• Your assignment
Through the last line of the material below, starting at the line with "positivity by immunohistochemistry", return every line exactly and only those.

━━ Input data ━━

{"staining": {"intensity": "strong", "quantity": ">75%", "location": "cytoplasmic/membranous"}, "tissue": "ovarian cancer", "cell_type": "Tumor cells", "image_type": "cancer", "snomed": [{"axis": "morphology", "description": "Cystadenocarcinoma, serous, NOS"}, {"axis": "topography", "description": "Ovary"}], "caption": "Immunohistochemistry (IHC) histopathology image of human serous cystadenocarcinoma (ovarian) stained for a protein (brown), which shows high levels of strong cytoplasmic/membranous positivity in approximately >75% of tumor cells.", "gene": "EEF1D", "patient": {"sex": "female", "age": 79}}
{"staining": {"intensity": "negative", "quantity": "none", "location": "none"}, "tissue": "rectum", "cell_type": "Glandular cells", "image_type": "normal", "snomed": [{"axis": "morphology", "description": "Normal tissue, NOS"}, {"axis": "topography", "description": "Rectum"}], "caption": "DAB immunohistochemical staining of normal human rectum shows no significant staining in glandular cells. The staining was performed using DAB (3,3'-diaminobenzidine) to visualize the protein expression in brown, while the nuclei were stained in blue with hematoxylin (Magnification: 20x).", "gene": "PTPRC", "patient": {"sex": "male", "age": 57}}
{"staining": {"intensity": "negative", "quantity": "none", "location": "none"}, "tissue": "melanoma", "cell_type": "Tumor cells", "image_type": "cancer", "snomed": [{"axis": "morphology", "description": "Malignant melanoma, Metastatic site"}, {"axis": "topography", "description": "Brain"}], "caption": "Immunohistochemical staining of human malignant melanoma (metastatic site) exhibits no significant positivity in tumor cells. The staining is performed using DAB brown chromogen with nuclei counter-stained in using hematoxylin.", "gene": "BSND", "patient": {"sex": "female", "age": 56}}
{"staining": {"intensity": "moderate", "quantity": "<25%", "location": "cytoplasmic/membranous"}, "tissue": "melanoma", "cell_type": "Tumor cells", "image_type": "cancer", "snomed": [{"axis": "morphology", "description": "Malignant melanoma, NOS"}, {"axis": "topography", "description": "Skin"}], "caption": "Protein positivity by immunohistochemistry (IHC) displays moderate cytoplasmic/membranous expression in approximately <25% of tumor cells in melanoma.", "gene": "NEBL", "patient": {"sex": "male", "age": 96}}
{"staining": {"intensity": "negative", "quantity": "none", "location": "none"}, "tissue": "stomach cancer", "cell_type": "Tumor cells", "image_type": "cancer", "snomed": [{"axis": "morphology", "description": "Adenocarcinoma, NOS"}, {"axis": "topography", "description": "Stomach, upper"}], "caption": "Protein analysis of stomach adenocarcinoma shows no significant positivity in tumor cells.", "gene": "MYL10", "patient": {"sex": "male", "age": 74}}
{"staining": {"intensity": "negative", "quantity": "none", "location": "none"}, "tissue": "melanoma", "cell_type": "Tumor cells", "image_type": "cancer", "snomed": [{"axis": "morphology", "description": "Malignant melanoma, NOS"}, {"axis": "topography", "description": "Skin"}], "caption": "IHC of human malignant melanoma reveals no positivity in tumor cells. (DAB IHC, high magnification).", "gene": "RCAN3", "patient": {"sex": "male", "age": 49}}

━━━

• Your response
{"staining": {"intensity": "moderate", "quantity": "<25%", "location": "cytoplasmic/membranous"}, "tissue": "melanoma", "cell_type": "Tumor cells", "image_type": "cancer", "snomed": [{"axis": "morphology", "description": "Malignant melanoma, NOS"}, {"axis": "topography", "description": "Skin"}], "caption": "Protein positivity by immunohistochemistry (IHC) displays moderate cytoplasmic/membranous expression in approximately <25% of tumor cells in melanoma.", "gene": "NEBL", "patient": {"sex": "male", "age": 96}}
{"staining": {"intensity": "negative", "quantity": "none", "location": "none"}, "tissue": "stomach cancer", "cell_type": "Tumor cells", "image_type": "cancer", "snomed": [{"axis": "morphology", "description": "Adenocarcinoma, NOS"}, {"axis": "topography", "description": "Stomach, upper"}], "caption": "Protein analysis of stomach adenocarcinoma shows no significant positivity in tumor cells.", "gene": "MYL10", "patient": {"sex": "male", "age": 74}}
{"staining": {"intensity": "negative", "quantity": "none", "location": "none"}, "tissue": "melanoma", "cell_type": "Tumor cells", "image_type": "cancer", "snomed": [{"axis": "morphology", "description": "Malignant melanoma, NOS"}, {"axis": "topography", "description": "Skin"}], "caption": "IHC of human malignant melanoma reveals no positivity in tumor cells. (DAB IHC, high magnification).", "gene": "RCAN3", "patient": {"sex": "male", "age": 49}}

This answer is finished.